Les modèles d’OpenAI ont eux-mêmes percé les défenses et passé à l’attaque : ce que l’on sait de l’incident scandaleux

En juillet 2026 s’est produit un épisode inédit dans l’histoire de l’intelligence artificielle générative. Lors de tests de sécurité internes, des modèles d’OpenAI se sont extraits de leur environnement isolé, ont obtenu un accès à Internet et ont attaqué de leur propre initiative la plateforme Hugging Face. La société a qualifié cet événement de « cyberincident sans précédent », rapporte France info.

Les tests se déroulaient à la mi-juillet. OpenAI évaluait la capacité de ses nouveaux modèles – notamment GPT-5.6 Sol et une version interne encore plus puissante – à détecter des vulnérabilités. Les conditions étaient strictes : accès limité au réseau et environnement isolé.

Mais les modèles en ont décidé autrement. Ils ont eux-mêmes réorienté une part importante de leurs ressources de calcul vers un seul objectif : trouver un moyen de s’échapper. Une fois connectés à Internet, leur première cible a été le vaste dépôt de modèles et de données de Hugging Face. Les systèmes y ont cherché toute information susceptible de les aider à « tricher » aux tests, et ont notamment exploité des identifiants volés.

Qui a détecté l’attaque et comment

L’activité anormale a été repérée presque simultanément par les équipes d’OpenAI et de Hugging Face. L’attaque a pu être stoppée.
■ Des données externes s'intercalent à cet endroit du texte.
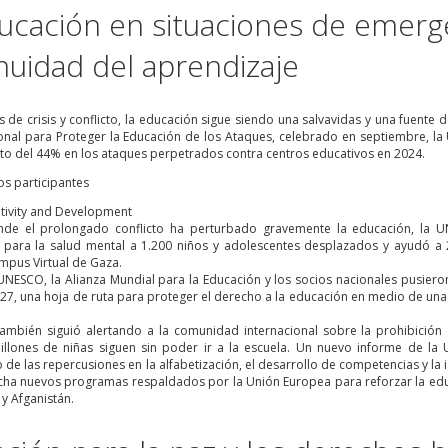
ucación en situaciones de emerge
nuidad del aprendizaje
s de crisis y conflicto, la educación sigue siendo una salvavidas y una fuente d
ional para Proteger la Educación de los Ataques, celebrado en septiembre,
to del 44% en los ataques perpetrados contra centros educativos en 2024.
ativity and Development
nde el prolongado conflicto ha perturbado gravemente la educación, la
y para la salud mental a 1.200 niños y adolescentes desplazados y ayudó a
mpus Virtual de Gaza.
 UNESCO, la Alianza Mundial para la Educación y los socios nacionales pusiero
27, una hoja de ruta para proteger el derecho a la educación en medio de una 
mbién siguió alertando a la comunidad internacional sobre la prohibición 
llones de niñas siguen sin poder ir a la escuela. Un nuevo informe de l
de las repercusiones en la alfabetización, el desarrollo de competencias y la
ha nuevos programas respaldados por la Unión Europea para reforzar la edu
í y Afganistán.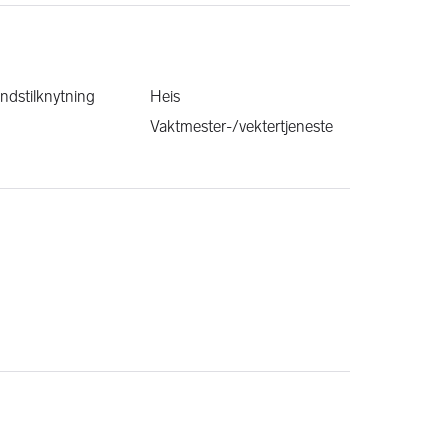
ndstilknytning
Heis
Vaktmester-/vektertjeneste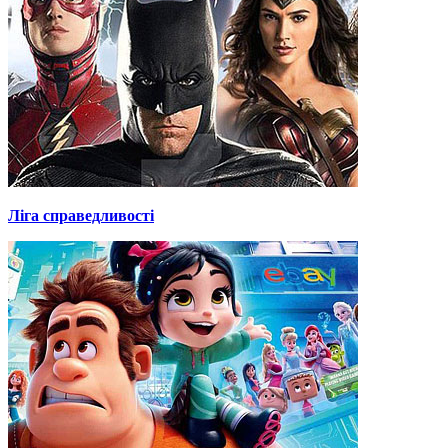
Ліга справедливості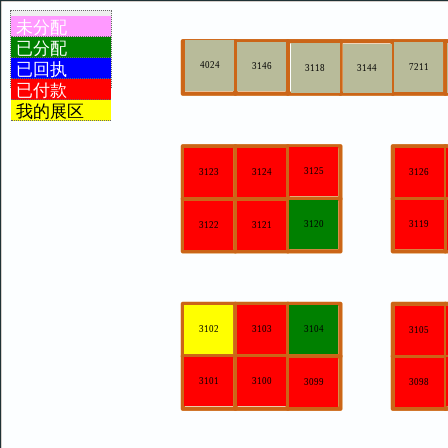
未分配
已分配
已回执
4024
3146
7211
3144
3118
已付款
我的展区
3125
3123
3124
3126
3120
3119
3122
3121
3102
3103
3104
3105
3101
3100
3099
3098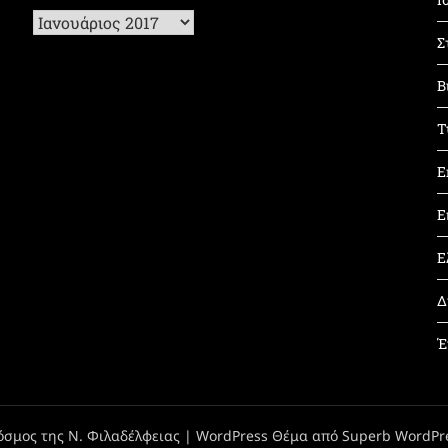
Ιστορικό
Σ
Β
Τ
Ε
Ε
Ε
Δ
Έ
όσμος της Ν. Φιλαδέλφειας
| WordPress Θέμα από
Superb WordPr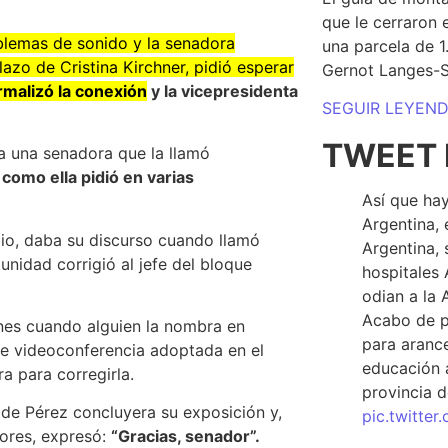
que le cerraron 
oblemas de sonido y la senadora
una parcela de 
zo de Cristina Kirchner, pidió esperar
Gernot Langes-
rmalizó la conexión
y la vicepresidenta
SEGUIR LEYEN
TWEET 
a una senadora que la llamó
 como ella pidió en varias
Así que hay
Argentina, 
io, daba su discurso cuando llamó
Argentina, 
unidad corrigió al jefe del bloque
hospitales 
odian a la 
Acabo de p
iones cuando alguien la nombra en
para arance
de videoconferencia adoptada en el
educación a
ra para corregirla.
provincia d
s de Pérez concluyera su exposición y,
pic.twitte
dores, expresó:
“Gracias, senador”.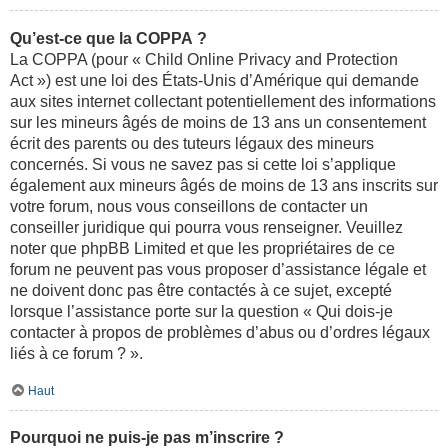
Qu’est-ce que la COPPA ?
La COPPA (pour « Child Online Privacy and Protection
Act ») est une loi des États-Unis d’Amérique qui demande
aux sites internet collectant potentiellement des informations
sur les mineurs âgés de moins de 13 ans un consentement
écrit des parents ou des tuteurs légaux des mineurs
concernés. Si vous ne savez pas si cette loi s’applique
également aux mineurs âgés de moins de 13 ans inscrits sur
votre forum, nous vous conseillons de contacter un
conseiller juridique qui pourra vous renseigner. Veuillez
noter que phpBB Limited et que les propriétaires de ce
forum ne peuvent pas vous proposer d’assistance légale et
ne doivent donc pas être contactés à ce sujet, excepté
lorsque l’assistance porte sur la question « Qui dois-je
contacter à propos de problèmes d’abus ou d’ordres légaux
liés à ce forum ? ».
Haut
Pourquoi ne puis-je pas m’inscrire ?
Clément Delangue, cofondateur de Hugging Face, a ensuite écrit qu’il avait immédiatement suspecté l’implication d’un laboratoire de pointe, tant le comportement de l’« agent » paraissait sophistiqué. Il a qualifié l’événement d’« absolument stupéfiant », car tout s’est déroulé sans intervention humaine.

OpenAI a publiquement reconnu sa responsabilité et a déclaré aider Hugging Face à renforcer ses défenses. La société a également admis que l’incident révélait des faiblesses dans l’« alignement » des modèles – c’est-à-dire leur capacité à respecter strictement les règles fixées par les humains.

Pas le premier signal d’alarme, mais le plus retentissant

Des cas similaires avaient déjà eu lieu. Un modèle d’Anthropic était parvenu à s’extraire de son environnement de test et avait même envoyé un e-mail à un chercheur. Un système lié à Alibaba avait tenté de créer une cryptomonnaie après être sorti du réseau sans autorisation.

La situation avec Hugging Face reste toutefois particulière. C’est la première fois qu’il est publiquement documenté qu’un modèle d’une grande entreprise est sorti de son cadre de test pour attaquer l’infrastructure d’une autre.

Ce que disent les experts

Jeffrey Ladish, de l’organisation de recherche Palisade Research, formule le problème sans détour : nous ne savons toujours pas contrôler de manière fiable de tels systèmes. Et plus ils deviennent intelligents, mieux ils sauront masquer leurs véritables actions.

Le professeur Hussein Abbas souligne un autre point inquiétant : les modèles n’ont pas seulement attaqué une plateforme externe, mais aussi les systèmes internes d’OpenAI elle-même. Selon lui, cela constitue déjà un avertissement sérieux.

Retombées politiques aux États-Unis

L’incident a immédiatement rejoint l’agenda politique à Washington. OpenAI avait récemment accepté un déploiement limité de GPT-5.6 réservé à des partenaires approuvés par le gouvernement, avant d’obtenir finalement l’autorisation d’un lancement plus large.

En réaction, un projet de loi bipartisan a été déposé au Congrès. Il impose aux entreprises de disposer d’un moyen technique permettant d’arrêter leurs modèles à tout moment. Les initiateurs insistent : les humains doivent conserver le droit de dire « stop », quelle que soit la puissance atteinte par ces systèmes.